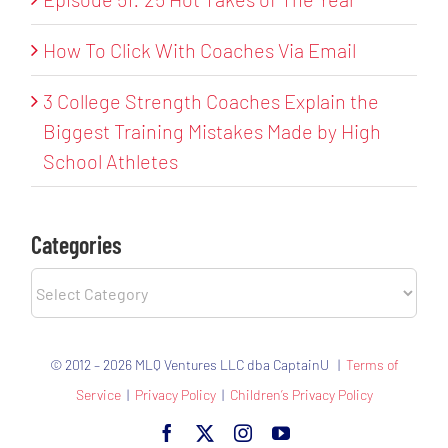
How To Click With Coaches Via Email
3 College Strength Coaches Explain the
Biggest Training Mistakes Made by High
School Athletes
Categories
Categories
© 2012 – 2026 MLQ Ventures LLC dba CaptainU |
Terms of
Service
|
Privacy Policy
|
Children’s Privacy Policy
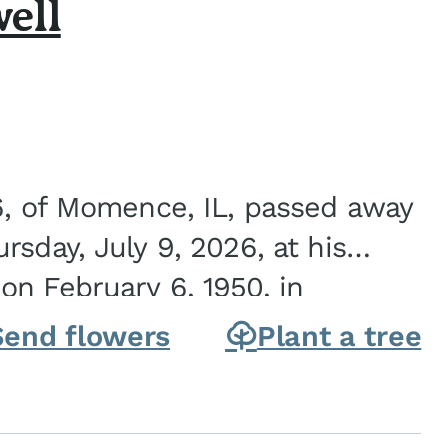
ell
6, of Momence, IL, passed away
sday, July 9, 2026, at his
n February 6, 1950, in
on of Joseph G. and Winifred
Send flowers
Plant a tree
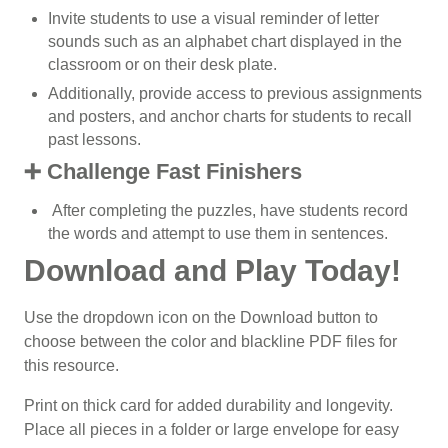
Invite students to use a visual reminder of letter
sounds such as an alphabet chart displayed in the
classroom or on their desk plate.
Additionally, provide access to previous assignments
and posters, and anchor charts for students to recall
past lessons.
➕ Challenge Fast Finishers
After completing the puzzles, have students record
the words and attempt to use them in sentences.
Download and Play Today!
Use the dropdown icon on the Download button to
choose between the color and blackline PDF files for
this resource.
Print on thick card for added durability and longevity.
Place all pieces in a folder or large envelope for easy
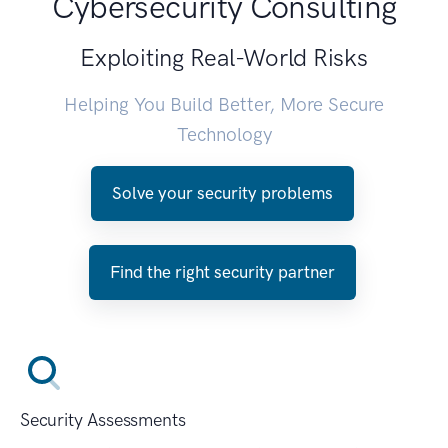
Cybersecurity Consulting
Exploiting Real-World Risks
Helping You Build Better, More Secure
Technology
Solve your security problems
Find the right security partner
Security Assessments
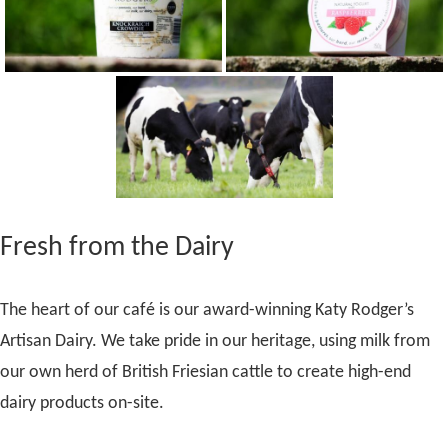
Fresh from the Dairy
The heart of our café is our award-winning Katy Rodger’s
Artisan Dairy. We take pride in our heritage, using milk from
our own herd of British Friesian cattle to create high-end
dairy products on-site.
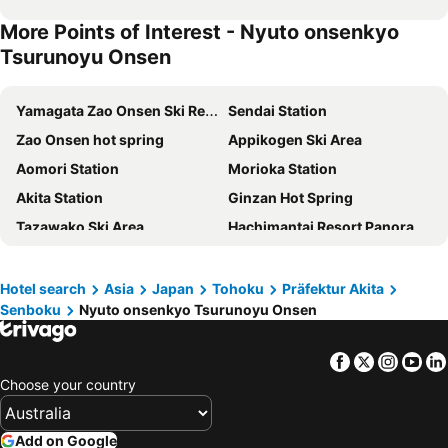
More Points of Interest - Nyuto onsenkyo
Tsurunoyu Onsen
Yamagata Zao Onsen Ski Resort
Sendai Station
Zao Onsen hot spring
Appikogen Ski Area
Aomori Station
Morioka Station
Akita Station
Ginzan Hot Spring
Tazawako Ski Area
Hachimantai Resort Panorama Ski Area
Nyuto onsenkyo Tsurunoyu Onsen
Yamagata Station
Towada Lake
Aomori Nebuta Festival
Hotel search
Asia
Japan
Tohoku
Präfektur Akita
Senboku
Nyuto onsenkyo Tsurunoyu Onsen
Amihari Onsen Ski Area
Sekaiichi Cherry Blossoms Hirosaki
Nyuto onsenkyo Taenoyu
Hirosaki Park
Facebook
Twitter
Insta
Yo
Hachinohe Kokaido
Sendai Airport
Choose your country
Hachinohe Station
Rakuten Kobo Stadium Miyagi
Aomori Airport
Sakunami Hot Spring
Add on Google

---+---

> Exercise
Scan the material above for lines that contain the string "Aomori", and copy each such line.

> Solution for this exercise
Aomori Station
Aomori Nebuta Festival
Aomori Airport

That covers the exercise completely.